Ein positives Fazit zog der Abgeordnete zum Planungsfortschritt beim für die Direktanbindung notwendigen Pfaffensteigtunnel zwischen Böblingen und Flughafen: Die Planungsunterlagen seien zur Genehmigung eingereicht. Damit liege man im versprochenen Zeitplan. Jetzt kommt es darauf an, dass der Bund die Maßnahme mit Haushaltsmitteln hinterlegt. „Hier gibt es jedoch Signale, die zuversichtlich stimmen“.

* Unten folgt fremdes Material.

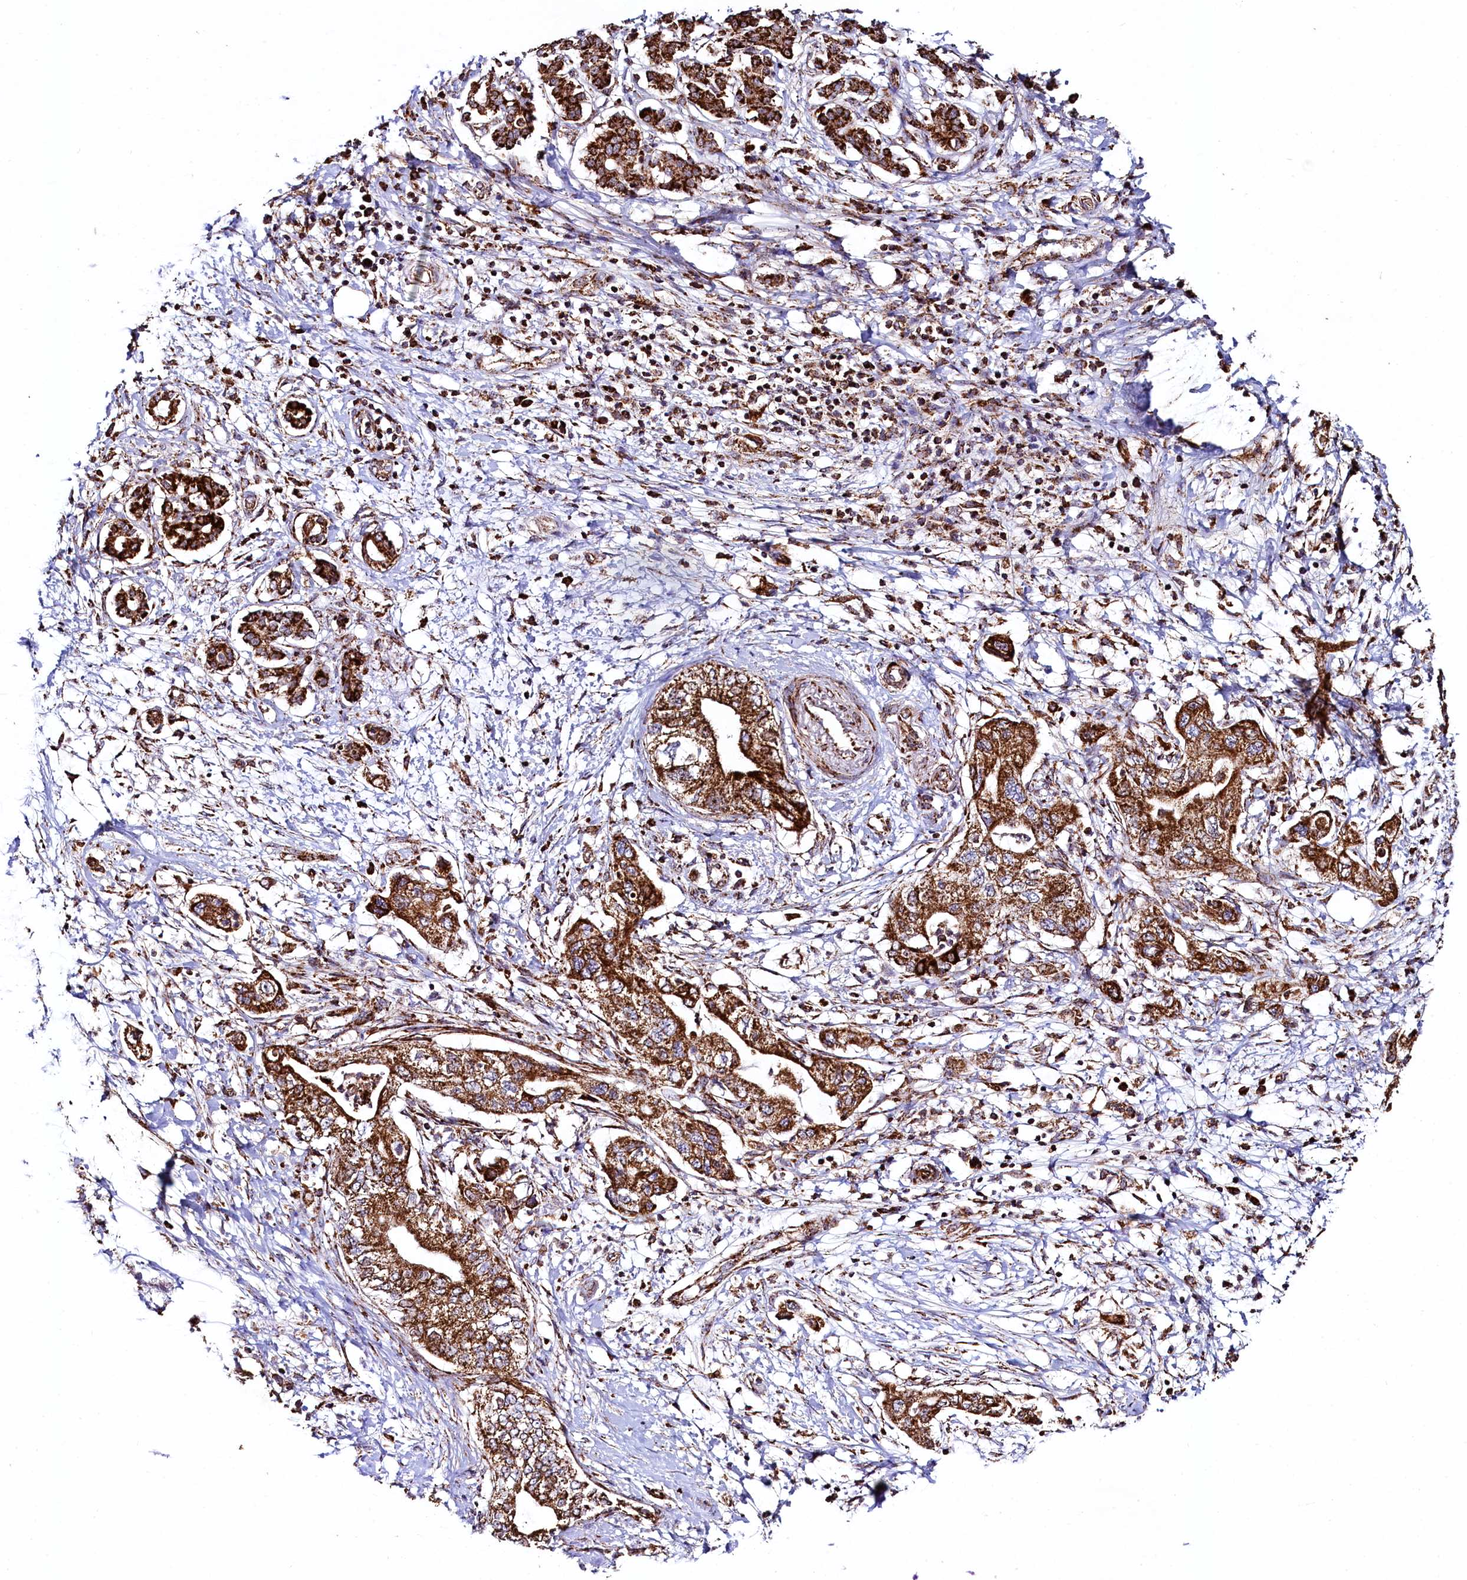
{"staining": {"intensity": "strong", "quantity": ">75%", "location": "cytoplasmic/membranous"}, "tissue": "pancreatic cancer", "cell_type": "Tumor cells", "image_type": "cancer", "snomed": [{"axis": "morphology", "description": "Adenocarcinoma, NOS"}, {"axis": "topography", "description": "Pancreas"}], "caption": "Human pancreatic cancer stained with a protein marker displays strong staining in tumor cells.", "gene": "CLYBL", "patient": {"sex": "female", "age": 73}}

Die Planungen zu weiteren Doppelspurinseln, unter anderem bei Sulz und zwischen Altoberndorf und Epfendorf bewertet Karrais kritisch. „Sulz soll in den aktuellen Plänen vom Fernverkehr abgehängt werden. Es ist kein Fortschritt für die Gäubahn, wenn man eine Stadt abhängt. Zwar hält der Regionalverkehr noch, es ist trotzdem eine Verschlechterung für Sulz. Insgesamt hat man die größten Engstellen ausgesucht, um Doppelspuren zu errichten. Bei Altoberndorf die ehemalige B14 zu verlegen, wird angesichts der engen Lage sehr schwierig und teuer. Es muss andere Varianten geben, die diese Engstellen umgehen“. Angesichts des Zeithorizonts mit Fertigstellung in den 2040er Jahren sei hier jedoch noch Zeit, Einfluss auf eine bessere Planung zu nehmen.